Of course they never show any humility about it. They always have supreme confidence in their recommendations, no matter how often their recommendations turn out to be terrible, and no matter how often their recommendations directly refute the recommendations these same people were making 15 seconds earlier. What they should say about alcohol is something like this:

Booze definitely isn’t good for you if you drink it immoderately. But if you can control yourself, you’re probably fine. Then again, you might not be. It might help you ward off heart disease, or if you’re the rare unlucky person, it might be one factor among dozens that triggers some form of cancer. We don’t know exactly how it will work out for you and we never will. Just make your choice and accept the consequences either way. Nearly everyone currently living on Earth will be dead in the next six or seven decades anyway, no matter how much booze they drank or how many booster shots they got.

Just go ahead and print that warning label on every food and beverage product on Earth and be done with it.

But the larger issue here is our government’s priorities.

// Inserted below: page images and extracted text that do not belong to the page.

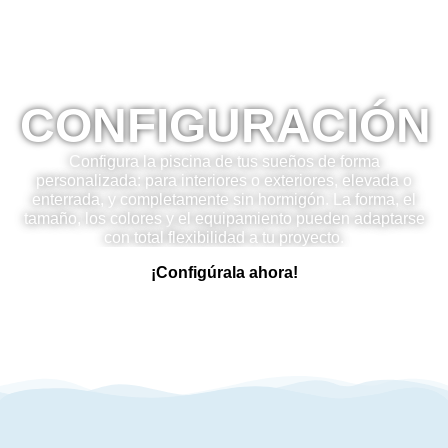
CONFIGURACIÓN
Configura la piscina de tus sueños de forma
personalizada: para interiores o exteriores, elevada o
enterrada, y completamente sin hormigón. La forma, el
tamaño, los colores y el equipamiento pueden adaptarse
con total flexibilidad a tu proyecto.
¡Configúrala ahora!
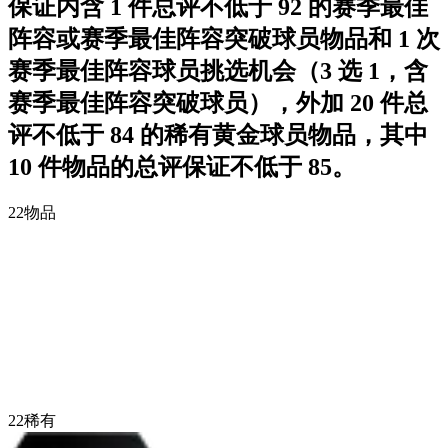
保证内含 1 件总评不低于 92 的赛季最佳
阵容或赛季最佳阵容突破球员物品和 1 次
赛季最佳阵容球员挑选机会（3 选 1，含
赛季最佳阵容突破球员），外加 20 件总
评不低于 84 的稀有黄金球员物品，其中
10 件物品的总评保证不低于 85。
22
物品
22
稀有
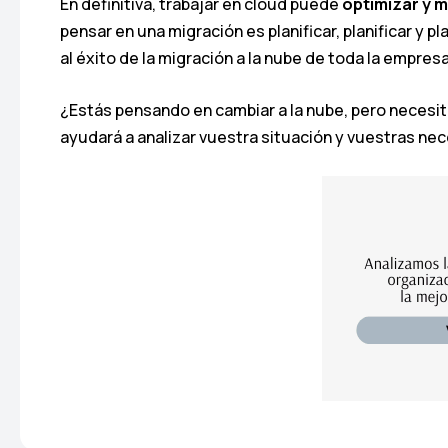
En definitiva, trabajar en cloud puede
optimizar y m
pensar en una migración es planificar, planificar y p
al éxito de la migración a la nube de toda la empresa
¿Estás pensando en cambiar a la nube, pero necesi
ayudará a analizar vuestra situación y vuestras ne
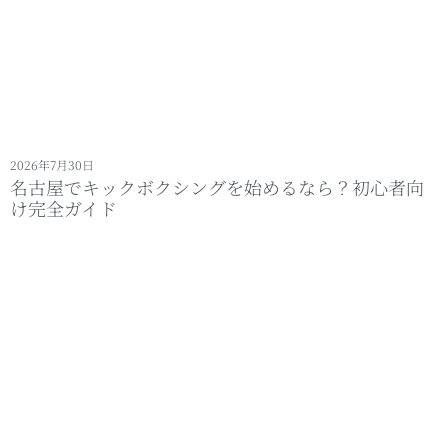
2026年7月30日
名古屋でキックボクシングを始めるなら？初心者向
け完全ガイド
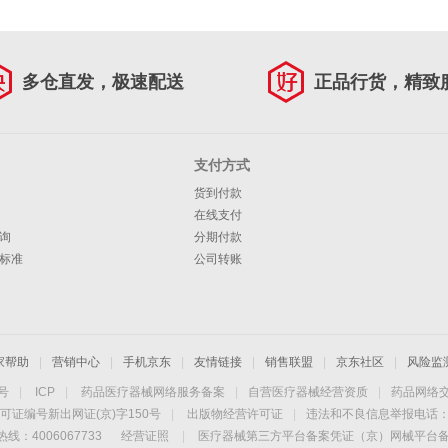
多仓直发，极速配送
正品行货，精致
支付方式
货到付款
在线支付
询
分期付款
标准
公司转账
家帮助
|
营销中心
|
手机京东
|
友情链接
|
销售联盟
|
京东社区
|
风险监
4号
|
ICP
|
药品医疗器械网络服务备案
|
自营医疗器械经营资质
|
药品网络
可证编号新出网证(京)字150号
|
出版物经营许可证
|
违法和不良信息举报电话：40
线：4006067733
经营证照
|
医疗器械第三方平台备案凭证（京）网械平台备字（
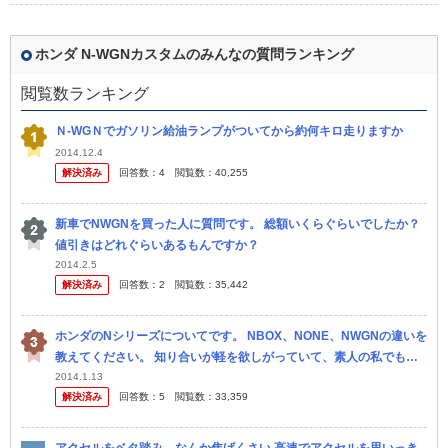
ホンダ N-WGNカスタムのみんなの質問ランキング
閲覧数ランキング
Ｎ-WGＮでガソリン給油ランプがついてから約何キロ走りますか
2014.12.4
解決済み
回答数：
4
閲覧数：
40,255
新車でNWGNを買った人に質問です。 総額いくらぐらいでしたか？
値引きはどれぐらいあるもんですか？
2014.2.5
解決済み
回答数：
2
閲覧数：
35,442
ホンダのNシリーズについてです。 NBOX、NONE、NWGNの違いを
教えてください。 知り合いが軽を欲しがっていて、素人の私でも説
明してあげられるように、 わかるやすく教えて頂きたいです。 よ...
2014.1.13
解決済み
回答数：
5
閲覧数：
33,359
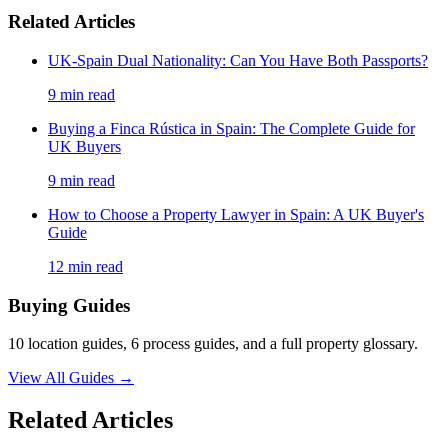
Related Articles
UK-Spain Dual Nationality: Can You Have Both Passports?
9
min read
Buying a Finca Rústica in Spain: The Complete Guide for
UK Buyers
9
min read
How to Choose a Property Lawyer in Spain: A UK Buyer's
Guide
12
min read
Buying Guides
10 location guides, 6 process guides, and a full property glossary.
View All Guides
→
Related Articles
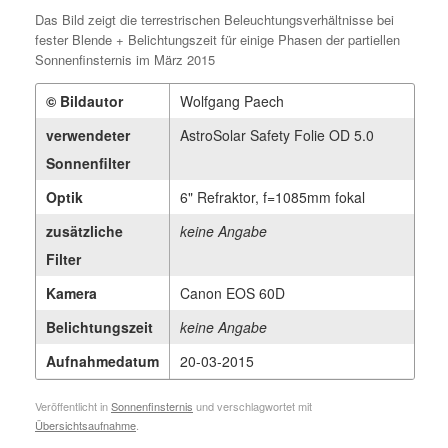
Das Bild zeigt die terrestrischen Beleuchtungsverhältnisse bei
fester Blende + Belichtungszeit für einige Phasen der partiellen
Sonnenfinsternis im März 2015
© Bildautor
Wolfgang Paech
verwendeter
AstroSolar Safety Folie OD 5.0
Sonnenfilter
Optik
6" Refraktor, f=1085mm fokal
zusätzliche
keine Angabe
Filter
Kamera
Canon EOS 60D
Belichtungszeit
keine Angabe
Aufnahmedatum
20-03-2015
Veröffentlicht in
Sonnenfinsternis
und verschlagwortet mit
Übersichtsaufnahme
.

They relentlessly demonize alcohol, just like they have with tobacco for decades. Meanwhile Americans are getting hooked on marijuana in numbers never before seen. A recent study showed that, for the first time ever, daily use of marijuana has surpassed daily use of alcohol. There are always trade offs, and this is the trade off with the reduction in alcohol consumption. We often see celebratory headlines about how younger Americans in particular are drinking far less booze. But the headlines are rarely interested in why that’s happening, and even less interested in the question of whether the trade off is an improvement.

As it happens, young people are drinking less because they’re getting stoned a whole lot more. And guess what: there are plenty of studies claiming a potential link between cancer and marijuana. So why are we seeing this war against alcohol and not weed? At the same time, fentanyl and other lethal drugs pour across the border with little being done to stop it. It would seem that the powers that be prefer to have us high and stoned. That’s also why the tax on cannabis in New York is many times lower than the tax on tobacco products. That should tell us something.

Strictly speaking, I don’t think any of this stuff is healthy. I do know, however, that booze and tobacco were heavily consumed by many of the most advanced and successful civilizations on Earth, including our own until recently. That doesn’t mean you need tobacco and booze for society to flourish. But history clearly shows that those two substances do not prevent society from flourishing. On the other hand, I’m not aware of any society of stoners or hard drug addicts that built anything but mud huts and teepees.

So, if this advisory from Joe Biden’s Surgeon General tells us anything, it’s that the field of “public health” hasn’t changed at all since COVID. They’re still interested in weakening and ultimately remaking this country, so that we’re all subservient to their edicts. They still believe that they can terrify Americans into submission by raising the mere prospect of death, even though death is unavoidable for all of us.

What they don’t seem to realize is that, five years after COVID, some of us just aren’t listening to them anymore.